Alarming Database Bug?

Here is something for you all to try at home. Use an unmodified CRONUS database and pick any table, for the purposes of this we will use 287 Customer Bank Account. Run the table and count the size of the text in the field ‘Bank Account No.’ The answer is 9 by the way for all rows. Now design the table and change the size of the field to Text 8, and save the table. Are alarms bells ringing![:0] Run the table. There is your Text 9 data happy in its Text 8 column definition. [:0] You cannot add 9 characters to the field, nor cut and paste existing data. [:(!] Now call me old-fashioned, but is this acceptable behaviour in a database? I have checked this with fields of type code and back to version 2.5 I suspect I know why it is happening, but shouldn’t this bug get fixed ASAP? [:(!] Anybody else come across this?? Regards David

[:D] Actually it’s very unsafe to descrease field length as you can lose information. But if you need it you should delete all data from table or PADSTR for this field. Nice bug but as far as I know nobody decreases field length for table with data [;)]

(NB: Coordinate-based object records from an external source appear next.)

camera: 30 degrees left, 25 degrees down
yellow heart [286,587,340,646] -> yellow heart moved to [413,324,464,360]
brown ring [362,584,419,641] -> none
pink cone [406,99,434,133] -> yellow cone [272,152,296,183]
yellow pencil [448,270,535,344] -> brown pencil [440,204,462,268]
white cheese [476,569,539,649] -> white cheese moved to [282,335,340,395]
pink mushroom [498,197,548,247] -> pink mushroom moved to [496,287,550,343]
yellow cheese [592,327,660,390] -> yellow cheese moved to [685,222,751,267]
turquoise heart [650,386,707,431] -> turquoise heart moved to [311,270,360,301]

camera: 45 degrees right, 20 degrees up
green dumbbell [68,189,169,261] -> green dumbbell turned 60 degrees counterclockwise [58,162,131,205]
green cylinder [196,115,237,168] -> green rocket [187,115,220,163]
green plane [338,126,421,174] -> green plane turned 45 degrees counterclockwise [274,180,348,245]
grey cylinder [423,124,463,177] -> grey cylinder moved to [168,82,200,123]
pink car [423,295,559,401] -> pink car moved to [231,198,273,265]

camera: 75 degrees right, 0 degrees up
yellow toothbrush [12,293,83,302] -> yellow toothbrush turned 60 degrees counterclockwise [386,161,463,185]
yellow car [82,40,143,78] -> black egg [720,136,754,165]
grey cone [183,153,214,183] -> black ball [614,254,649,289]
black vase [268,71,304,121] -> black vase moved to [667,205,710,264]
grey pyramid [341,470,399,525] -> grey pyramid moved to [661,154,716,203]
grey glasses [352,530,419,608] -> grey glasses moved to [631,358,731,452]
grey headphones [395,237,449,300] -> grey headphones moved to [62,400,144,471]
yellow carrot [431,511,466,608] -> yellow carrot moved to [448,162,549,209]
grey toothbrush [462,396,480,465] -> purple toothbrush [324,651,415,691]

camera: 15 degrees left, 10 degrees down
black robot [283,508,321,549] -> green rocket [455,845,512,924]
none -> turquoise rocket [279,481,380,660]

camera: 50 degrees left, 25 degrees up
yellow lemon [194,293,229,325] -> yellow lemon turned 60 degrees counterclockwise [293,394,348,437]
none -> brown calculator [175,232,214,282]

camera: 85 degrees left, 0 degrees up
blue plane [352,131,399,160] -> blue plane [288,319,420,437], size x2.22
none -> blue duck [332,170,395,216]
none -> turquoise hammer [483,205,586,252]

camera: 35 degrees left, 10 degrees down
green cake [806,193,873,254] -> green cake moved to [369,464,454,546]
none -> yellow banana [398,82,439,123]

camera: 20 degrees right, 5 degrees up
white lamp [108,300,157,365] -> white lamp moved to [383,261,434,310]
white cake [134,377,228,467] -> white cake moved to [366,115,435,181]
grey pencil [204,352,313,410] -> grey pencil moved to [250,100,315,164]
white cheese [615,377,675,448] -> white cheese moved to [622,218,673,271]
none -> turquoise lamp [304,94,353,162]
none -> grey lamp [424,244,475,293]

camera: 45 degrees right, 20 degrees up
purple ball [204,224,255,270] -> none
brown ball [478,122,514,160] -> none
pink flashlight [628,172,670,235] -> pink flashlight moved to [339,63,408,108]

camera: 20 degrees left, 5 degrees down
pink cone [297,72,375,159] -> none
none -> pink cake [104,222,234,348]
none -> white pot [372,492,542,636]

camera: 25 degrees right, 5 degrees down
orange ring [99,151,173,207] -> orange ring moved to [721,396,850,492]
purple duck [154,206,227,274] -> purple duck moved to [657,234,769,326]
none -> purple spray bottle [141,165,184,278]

The reason is that Navision aligns buffers for its fields to 4-bytes. Which means that there is physically enough room for more data than your user-defined length should allow. But database checks for values exceeding the allowable length are normally against the internal length - not your defined length. Only the UI is respecting the defined length. A Code field of length 8 and 9 are both using 12 bytes. That is: 1 byte for field length indicator (prefix) 1 byte for value zero terminator Either 8 or 9 bytes for the maximum value = 10 or 11. This is 4-byte rounded up to 12. Internal checks, for example when redesigning the table, will be against data fitting into 12 bytes which they both do, so no error is raised. The reason for using the internal size and not the defined length for checking is that the internal size is always available a record layout, but the defined length must be accessed indirectly in the table description, thereby giving a performance hit. I agree with you that this is wrong though, and can lead to problems, especially where C/FRONT is pumping data into fields and will not receive errors - but the full data from Navision will effectivley be unavailable. It has been this way a long time, although in various versions the user-defined check has been done instead to the internal check in certain areas.

Thank you, Robert, for such a rational and calming answer. We don’t like to know there are errors in our product, but when they are found we like to be able to deal with them logically and not be fearing the unknown. You’ve done us all a service on this one.

As long as you stick to the C/Side database everything is ok. Restoring this kind of data in SQL however will fail. Another nice one: Create a dataport and try to import the value ´2´ in a boolean field. The dataport will import this value without any message but your database will be corrupt.